Quando sono stato chiamato a fare relazioni di team building ho sempre utilizzato la foto di quando giocavo a rugby. La palla ovale mi ha insegnato tante cose: in primis, da solo non si va da nessuna parte, ma è fondamentale la squadra; se vuoi andare avanti, devi essere altruista, devi affidarti e fidarti del compagno accanto. E ancora: la palla si passa all’indietro per poi lasciare che il compagno porti la palla in avanti mentre gli si resta accanto e lo si sostiene…questo vale sia nel Team Multidisciplinare che soprattutto con il paziente. E, soprattutto, se ti placcano e ti buttano giù, ti devi alzare più forte di prima. Il rugby mi ha dato anche la possibilità di aprirmi al mondo, di non avere la timidezza di interfacciarmi con gli altri e questo mi ha aiutato nel rapporto con i pazienti. Nel mio ambulatorio si ride e si scherza, si prova ad esorcizzare la morte con battute e allegria. Ai miei pazienti ripeto che è solo un caso che ci sia una scrivania a separarci. E soprattutto cerco di trattarli come vorrei che fossi trattato io o le persone che amo.
Il presente oggi è Foggia.
A Foggia, quando sono arrivato nel 2019 come Dirigente Medico Ospedaliero, non c’era un gruppo dedicato al pancreas. Nel dicembre del 2020, a quasi 40 anni, sotto lo stimolo del mio Direttore Prof Matteo Landriscina, ho intrapreso il percorso Universitario come ricercatore con la mission di lavorare in modo sistematico sui tumori pancreatici. Oggi, curiamo pazienti da tutta la Puglia, dalla Basilicata, dal Molise, dalla Calabria, da parte della Campania e qualche paziente anche dall’Umbria. Testimonianza del fatto che l’impegno e la dedizione sulla patologia pancreas hanno fatto crescere molto la nostra realtà. Infatti dal 6/11 la Direzione Generale ha deliberato l’istituzione nel nostro policlinico di un Gruppo Oncologico Multidisciplinare per i Tumori del Pancreas, affidandomene il coordinamento.
Tante anche le iniziative in campo con l’AISP…

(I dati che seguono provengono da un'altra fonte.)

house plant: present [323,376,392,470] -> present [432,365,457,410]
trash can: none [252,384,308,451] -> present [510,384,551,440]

Sono nell’Associazione Italiana per lo Studio del Pancreas dal 2021. Sono entrato per merito scientifico e alta professionalità sulla patologia. Dal 2024 sono diventato il team leader della task force di Oncologia dove ho l’onore di guidare i big italiani, di gran lunga i migliori e più conosciuti nel mondo: penso al prof. Milella ed al prof. Michele Reni del San Raffaele di Milano, forse l’unico oncologo al mondo ad occuparsi esclusivamente di tumori pancreatici, anche lui altro mio mentore ed amico da un decennio. Facciamo tanta attività formativa. Il mio obiettivo è far crescere il Sud con attività autofinanziata grazie a fondi derivanti da iniziative di raccolta e da donazioni da parte delle Associazioni Pazienti la cui richiesta dí migliorare le cure ed i percorsi è sempre maggiore. Coordino inoltre il gruppo giovani under 45 nel GOIM (Gruppo Oncologico dell’Italia Meridionale) per le malattie del pancreas e del fegato e sono nel gruppo scientifico per scrivere le linee guida AIOM (Associazione Italiana di Oncologia Medica) per i tumori del pancreas esocrino. Tali linee guida sono recepite e pubblicate dall’Istituto Superiore di Sanità.

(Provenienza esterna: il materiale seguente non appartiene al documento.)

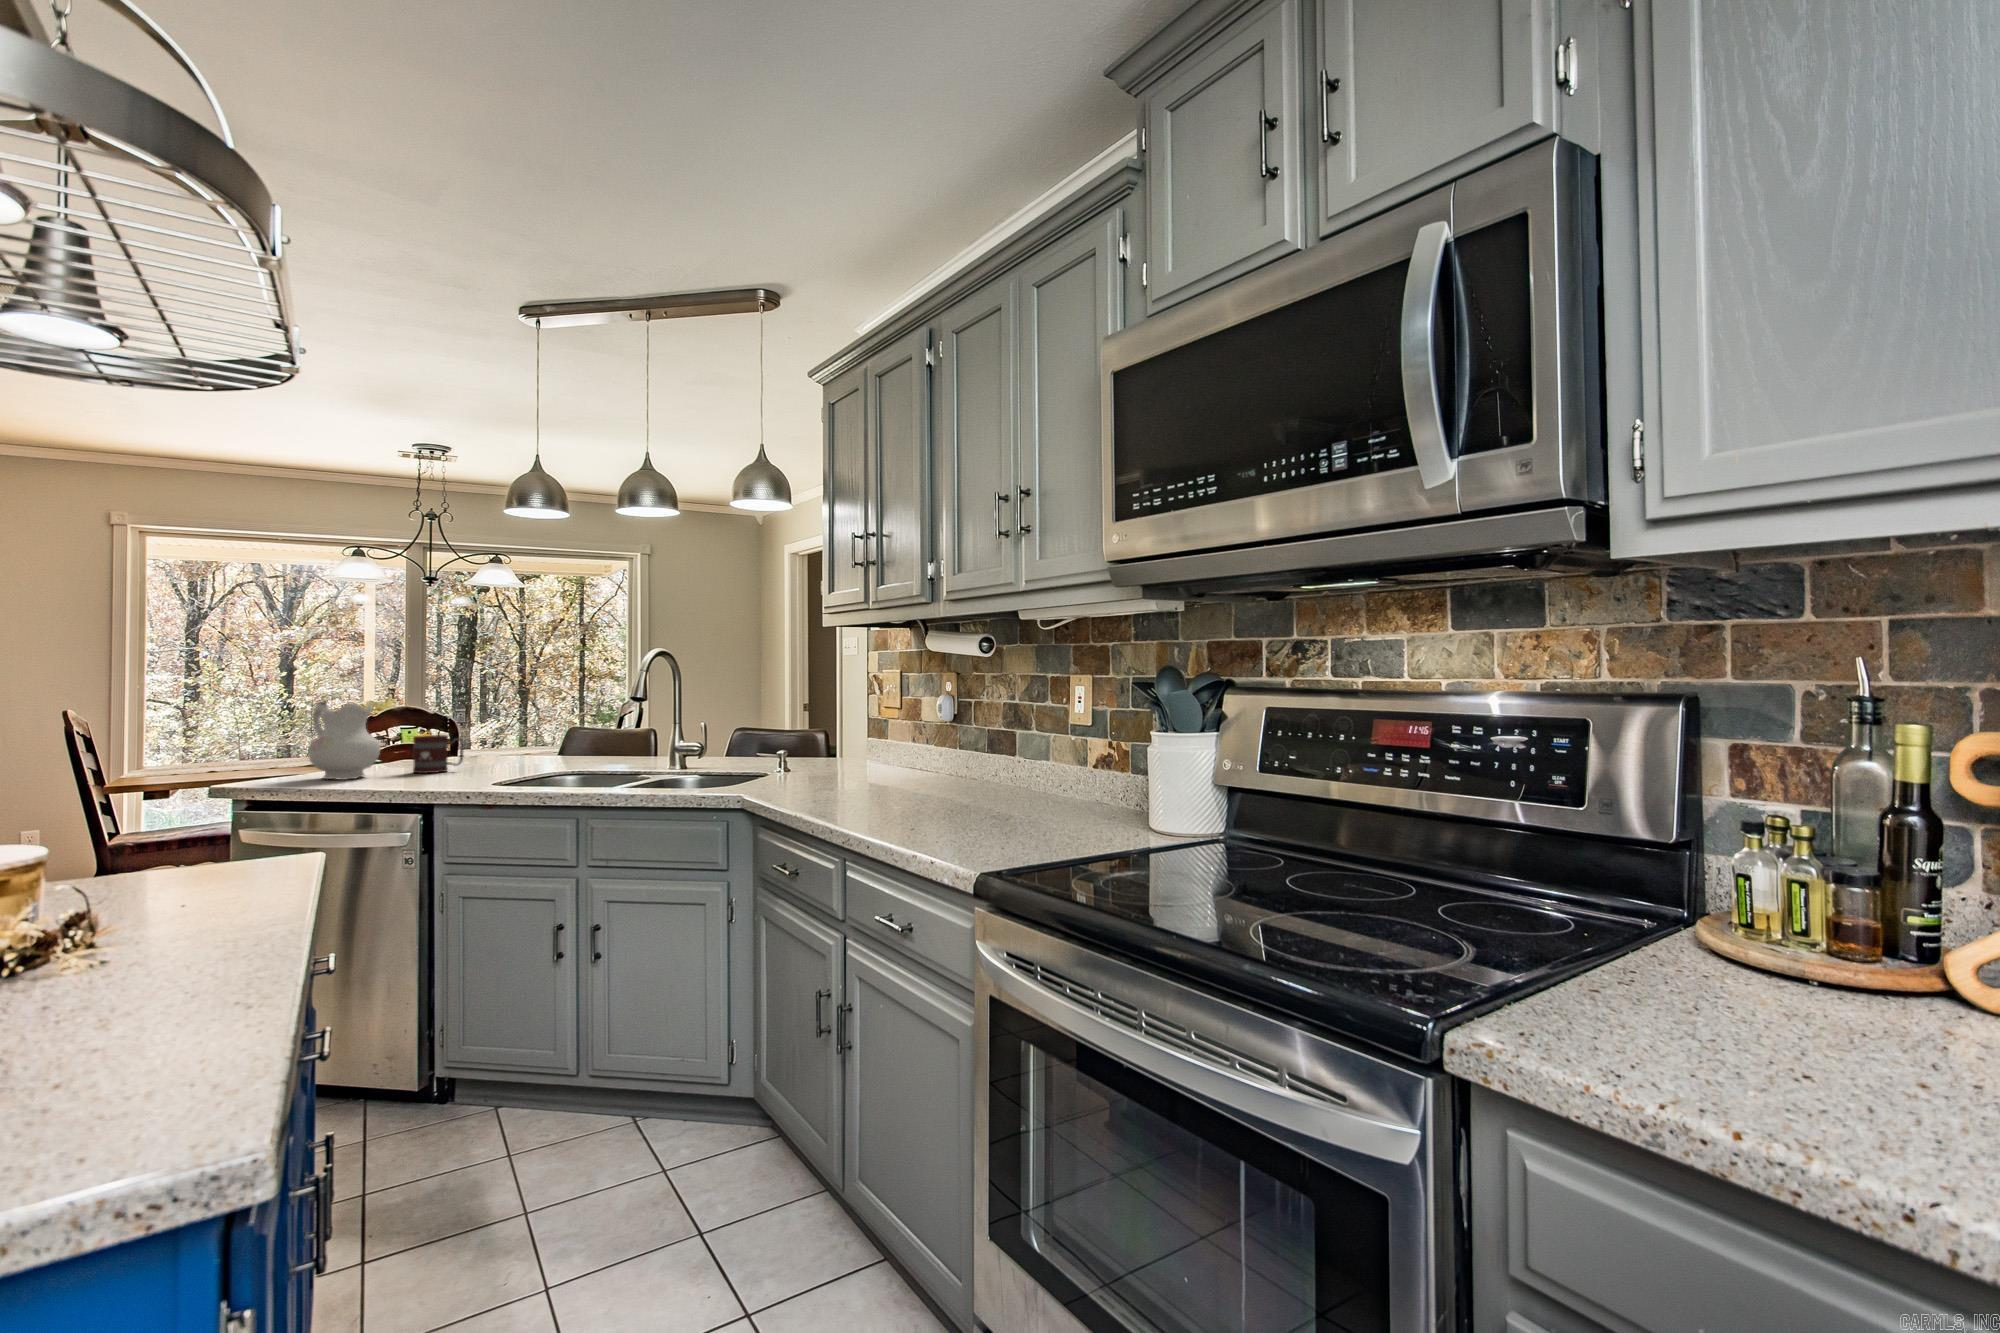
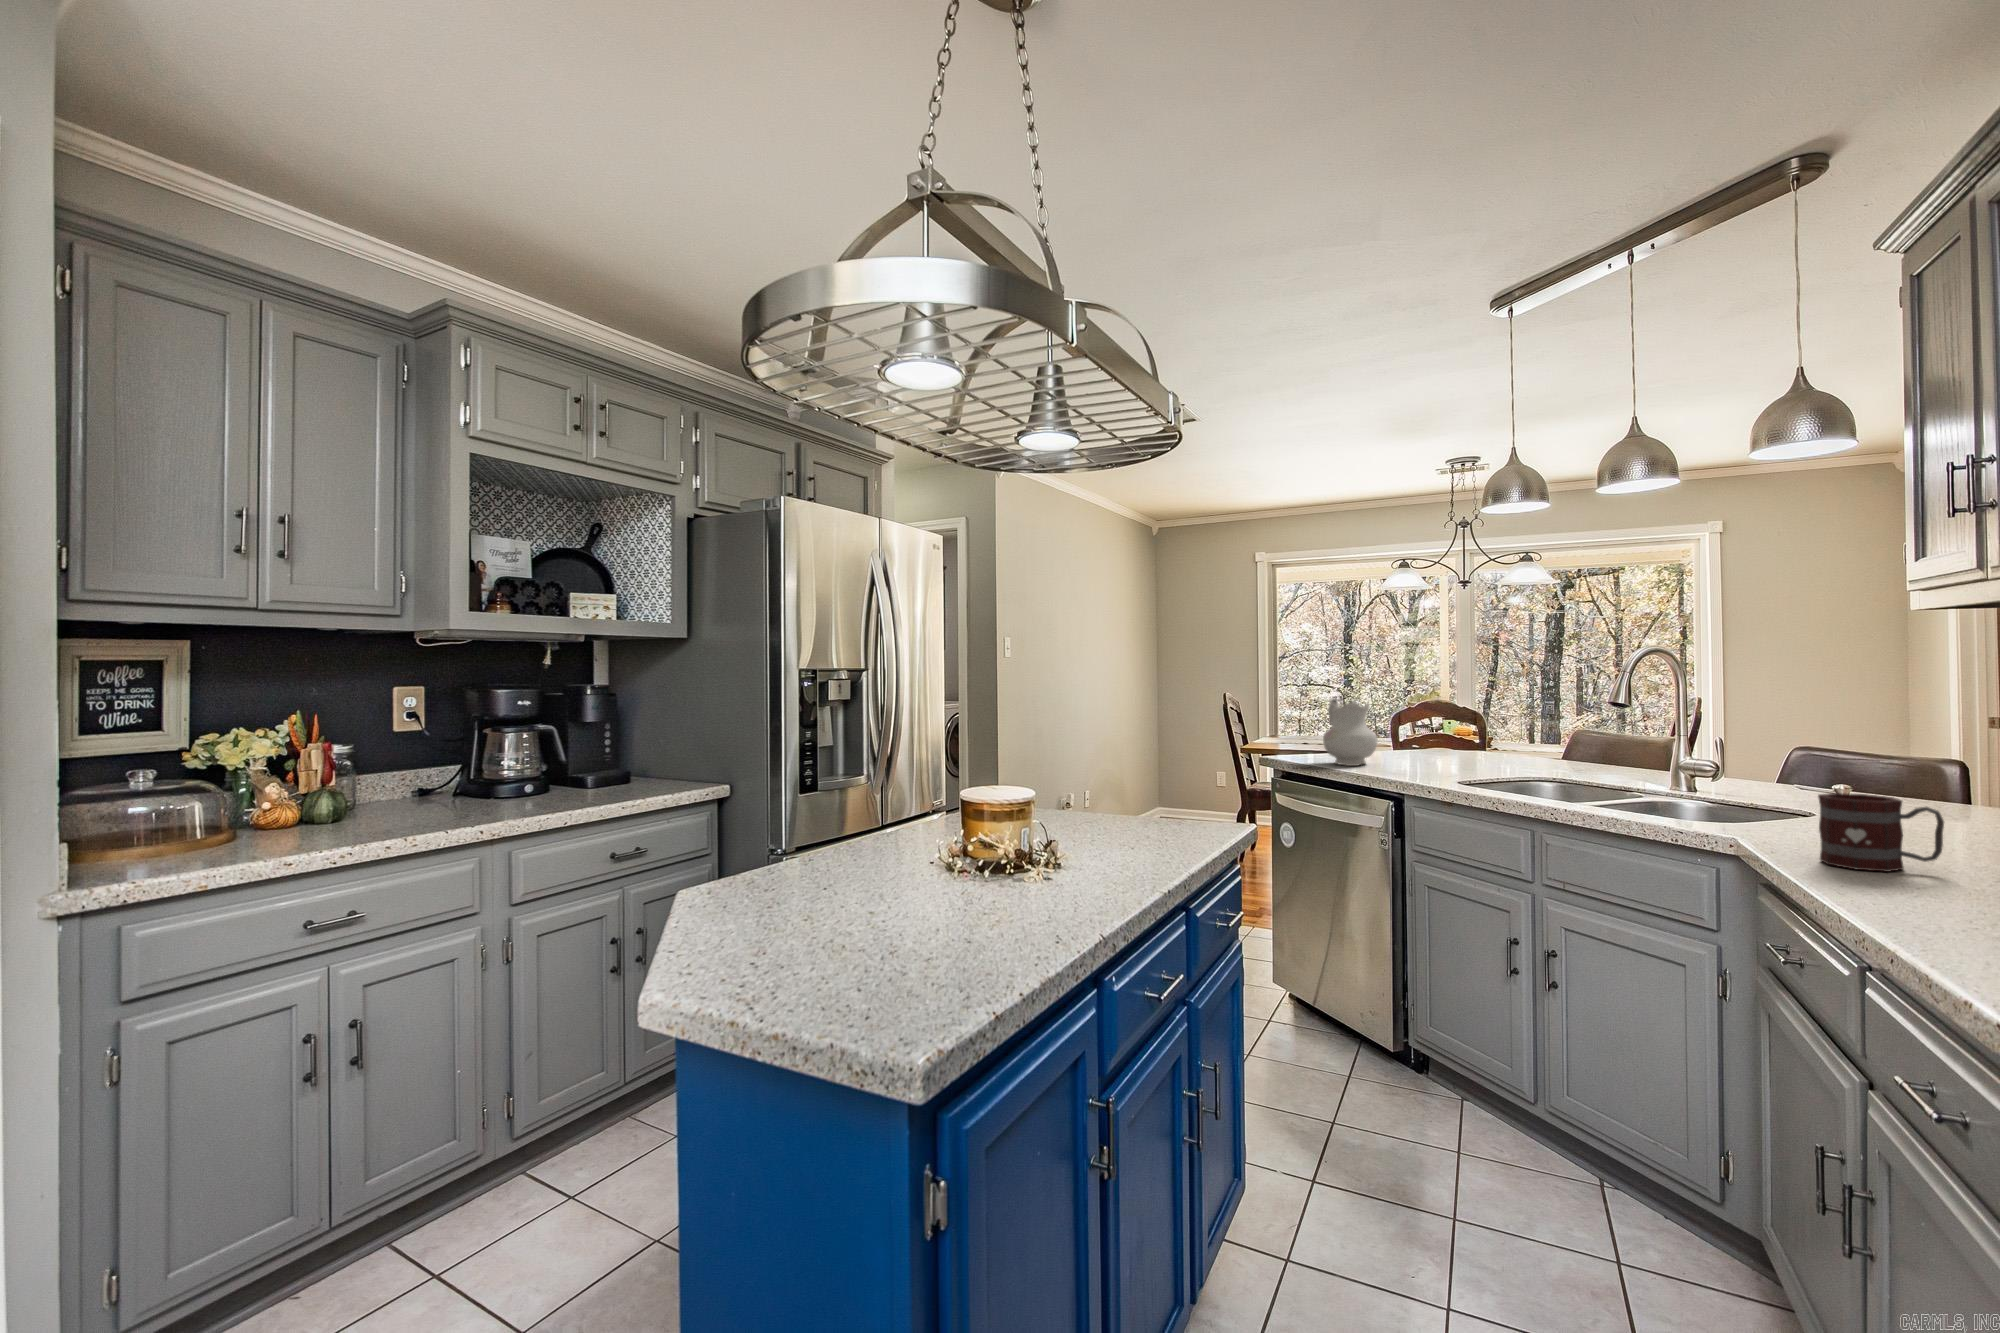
mug: present [413,735,464,773] -> present [1818,793,1944,872]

Tanti infine i progetti in cantiere per il futuro…
Con l’Inner Wheel organizziamo raccolte fondi per sostenere la causa. Stiamo lavorando ad un grande evento – ancora non so se in Campania o in Puglia – con un attore comico nazionale per una nuova importante campagna di sostegno. Con l’associazione sto lavorando anche sul piano internazionale: nel 2023 ho lanciato un progetto dal titolo World Pancreatic Cancer Report rivolto ai Paesi del Nordafrica: a fine febbraio tornerò ad Hammamet per parlare di immuno-oncologia nei tumori del pancreas ad un congresso nazionale e per proseguire nella raccolta di dati. Nel contempo ho avviato anche un discorso per avvicinare queste nazioni meno sviluppate ai nostri standard di riferimento, introducendo nuovi farmaci. Questa un’altra battaglia con la quale proverò ad ‘andare in meta’.